Que a Bíblia não é um livro científico parece mais do que evidente. E que a razão e a observação – a testa e o tato – não são as vertentes definitivas do que é verdade ou verdadeiro, deveria ser igualmente óbvio. Conforme Karl Popper (um agnóstico que não pode ser apresentado como defensor da religiosidade), nossos sentidos costumam nos iludir, as verdades científicas são sempre hipóteses provisórias e acreditar que a razão produz a verdade é outra espécie de fideísmo (qualquer bom filósofo sabe o quanto a razão conduz a paradoxos).

A dimensão religiosa é natural à pessoa humana, assim como o são, entre outras, as dimensões artística, moral, econômica e política. Qualquer uma delas pode ser desenvolvida ou não e o fato de perder impulso no transcurso da existência de algumas pessoas não significa que tenha deixado de existir. Por isso, o fenômeno religioso é presente em todos os povos e épocas. Há dezoito séculos, Plutarco já sustentava: “Podereis encontrar uma cidade sem muralhas, sem edifícios, sem ginásios, sem leis, sem moeda, sem cultura das letras. Mas um povo sem Deus, oração, juramentos, ritos, tal nunca se viu”. Todo conhecimento antropológico posterior veio corroborar essa observação, assim como veio comprovar a preeminente posição da religiosidade em todas as culturas.
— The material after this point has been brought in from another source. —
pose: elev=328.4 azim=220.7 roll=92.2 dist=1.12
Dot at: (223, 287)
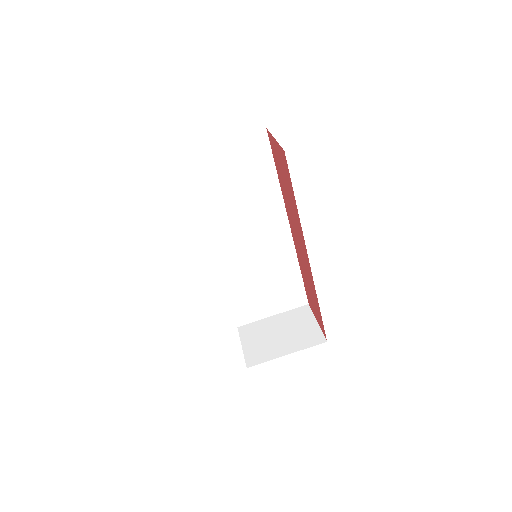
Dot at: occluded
Joachim Wash, em seu Estudo comparativo das religiões, ensina que a experiência religiosa é uma resposta do homem à realidade última das coisas, a qual se expressa num Ser superior, transcendente e, todavia, susceptível de relacionar-se com ele; que orientar-se para esse Ser exige do homem uma resposta total e que dele aproximar-se constitui uma experiência inigualável, criativa e transformadora.

A naturalidade da dimensão religiosa jamais oblitera e ressurge, inclusive, nas explicações redutivas, de cunho científico, que a pretendem suprimir. Em todas há uma fé (ainda que na matéria, na natureza, no próprio homem, nas leis econômicas, no valor da sensualidade, na política, etc.) e, consequentemente, em todas há uma doutrina inquestionável e alguma forma de culto. Por isso, Max Scheler, não sem alguma ironia, afirma ser impossível se convencer alguém de que Deus existe pela mera razão. Mais fácil, constata ele, é mostrar que essa pessoa colocou algo no lugar de Deus: a si mesmo, a riqueza, o poder, o prazer, a beleza, a ciência, a arte, etc.. De fato, é curta a distância, mas há um abismo qualitativo entre o amor a Deus e a idolatria.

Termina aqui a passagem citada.